• _Exercise instructions_: The complete listing goes into the output exactly, without its pictures.

• _Given records_:
====

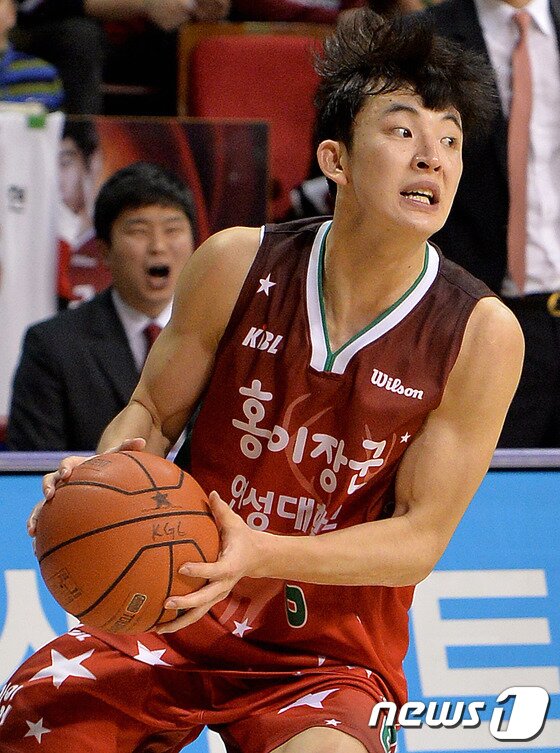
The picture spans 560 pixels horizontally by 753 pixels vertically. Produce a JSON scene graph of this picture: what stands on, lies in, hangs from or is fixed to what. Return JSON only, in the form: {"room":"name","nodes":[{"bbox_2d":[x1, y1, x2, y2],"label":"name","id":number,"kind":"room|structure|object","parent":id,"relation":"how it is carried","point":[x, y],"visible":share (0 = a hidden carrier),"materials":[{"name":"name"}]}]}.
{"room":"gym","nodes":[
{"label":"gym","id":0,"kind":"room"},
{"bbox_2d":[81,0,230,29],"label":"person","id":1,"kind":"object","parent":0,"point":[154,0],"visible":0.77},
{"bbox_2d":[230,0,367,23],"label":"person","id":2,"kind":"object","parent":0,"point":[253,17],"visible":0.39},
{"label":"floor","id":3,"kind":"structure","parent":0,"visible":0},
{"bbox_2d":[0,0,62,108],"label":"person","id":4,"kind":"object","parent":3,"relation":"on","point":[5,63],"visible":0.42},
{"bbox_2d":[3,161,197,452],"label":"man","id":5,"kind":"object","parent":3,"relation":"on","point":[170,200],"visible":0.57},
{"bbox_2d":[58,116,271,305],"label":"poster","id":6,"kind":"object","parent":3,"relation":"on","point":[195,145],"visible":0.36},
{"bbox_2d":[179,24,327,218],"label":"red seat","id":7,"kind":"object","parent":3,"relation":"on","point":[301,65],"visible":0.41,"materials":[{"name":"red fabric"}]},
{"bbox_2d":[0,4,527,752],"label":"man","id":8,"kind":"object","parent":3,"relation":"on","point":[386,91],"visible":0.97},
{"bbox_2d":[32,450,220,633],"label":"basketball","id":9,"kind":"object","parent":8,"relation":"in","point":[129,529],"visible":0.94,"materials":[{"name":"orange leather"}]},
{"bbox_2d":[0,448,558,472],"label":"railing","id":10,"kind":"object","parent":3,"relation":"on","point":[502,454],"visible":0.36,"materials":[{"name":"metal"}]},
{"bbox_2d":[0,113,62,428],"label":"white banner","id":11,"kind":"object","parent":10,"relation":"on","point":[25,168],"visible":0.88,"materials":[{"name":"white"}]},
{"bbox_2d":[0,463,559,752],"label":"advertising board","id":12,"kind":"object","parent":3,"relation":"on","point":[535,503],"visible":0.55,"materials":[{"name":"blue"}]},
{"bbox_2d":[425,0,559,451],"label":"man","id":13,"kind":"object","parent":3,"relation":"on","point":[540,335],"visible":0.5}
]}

====

• _Result of the task_:
The picture spans 560 pixels horizontally by 753 pixels vertically. Produce a JSON scene graph of this picture: what stands on, lies in, hangs from or is fixed to what. Return JSON only, in the form: {"room":"name","nodes":[{"bbox_2d":[x1, y1, x2, y2],"label":"name","id":number,"kind":"room|structure|object","parent":id,"relation":"how it is carried","point":[x, y],"visible":share (0 = a hidden carrier),"materials":[{"name":"name"}]}]}.
{"room":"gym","nodes":[
{"label":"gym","id":0,"kind":"room"},
{"bbox_2d":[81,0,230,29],"label":"person","id":1,"kind":"object","parent":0,"point":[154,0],"visible":0.77},
{"bbox_2d":[230,0,367,23],"label":"person","id":2,"kind":"object","parent":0,"point":[253,17],"visible":0.39},
{"label":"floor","id":3,"kind":"structure","parent":0,"visible":0},
{"bbox_2d":[0,0,62,108],"label":"person","id":4,"kind":"object","parent":3,"relation":"on","point":[5,63],"visible":0.42},
{"bbox_2d":[3,161,197,452],"label":"man","id":5,"kind":"object","parent":3,"relation":"on","point":[170,200],"visible":0.57},
{"bbox_2d":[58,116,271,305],"label":"poster","id":6,"kind":"object","parent":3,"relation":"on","point":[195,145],"visible":0.36},
{"bbox_2d":[179,24,327,218],"label":"red seat","id":7,"kind":"object","parent":3,"relation":"on","point":[301,65],"visible":0.41,"materials":[{"name":"red fabric"}]},
{"bbox_2d":[0,4,527,752],"label":"man","id":8,"kind":"object","parent":3,"relation":"on","point":[386,91],"visible":0.97},
{"bbox_2d":[32,450,220,633],"label":"basketball","id":9,"kind":"object","parent":8,"relation":"in","point":[129,529],"visible":0.94,"materials":[{"name":"orange leather"}]},
{"bbox_2d":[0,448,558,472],"label":"railing","id":10,"kind":"object","parent":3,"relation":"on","point":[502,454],"visible":0.36,"materials":[{"name":"metal"}]},
{"bbox_2d":[0,113,62,428],"label":"white banner","id":11,"kind":"object","parent":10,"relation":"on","point":[25,168],"visible":0.88,"materials":[{"name":"white"}]},
{"bbox_2d":[0,463,559,752],"label":"advertising board","id":12,"kind":"object","parent":3,"relation":"on","point":[535,503],"visible":0.55,"materials":[{"name":"blue"}]},
{"bbox_2d":[425,0,559,451],"label":"man","id":13,"kind":"object","parent":3,"relation":"on","point":[540,335],"visible":0.5}
]}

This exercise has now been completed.